Yashoda Mendis

Personal information
- Full name: Batawalage Yashoda Avanthika Mendis
- Born: 15 September 1986 (age 39) Balapitiya, Sri Lanka
- Batting: Right-handed
- Bowling: Right-arm medium

International information
- National side: Sri Lanka;
- ODI debut (cap 48): 26 April 2011 v Pakistan
- Last ODI: 9 October 2019 v Australia
- T20I debut (cap 22): 24 April 2011 v Netherlands
- Last T20I: 30 September 2019 v Australia

Medal record
Representing Sri Lanka
Women's Cricket
Asian Games
| Bronze medal – third place | 2014 Incheon | Team |
- Source: Cricinfo, 9 October 2019

= Yashoda Mendis =

Sri Lankan cricketer (born 1986)

Batawalage Yashoda Avanthika Mendis (born 15 September 1986), known as Yashoda Mendis, is a Sri Lankan cricketer.

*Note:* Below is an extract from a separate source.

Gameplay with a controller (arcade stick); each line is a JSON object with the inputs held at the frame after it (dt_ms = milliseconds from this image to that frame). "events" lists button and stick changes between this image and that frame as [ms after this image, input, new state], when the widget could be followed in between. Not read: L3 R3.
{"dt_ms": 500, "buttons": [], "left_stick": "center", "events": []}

She made her Women's One Day International and Twenty20 International debut in April 2011, against Pakistan and the Netherlands, respectively. She was the leading run-scorer for Sri Lanka in the 2018 Women's Twenty20 Asia Cup, with 130 runs in five matches.

She was part of Sri Lanka's squad for the 2018 ICC Women's World Twenty20 tournament in the West Indies, where Sri Lanka were eliminated in the group stage.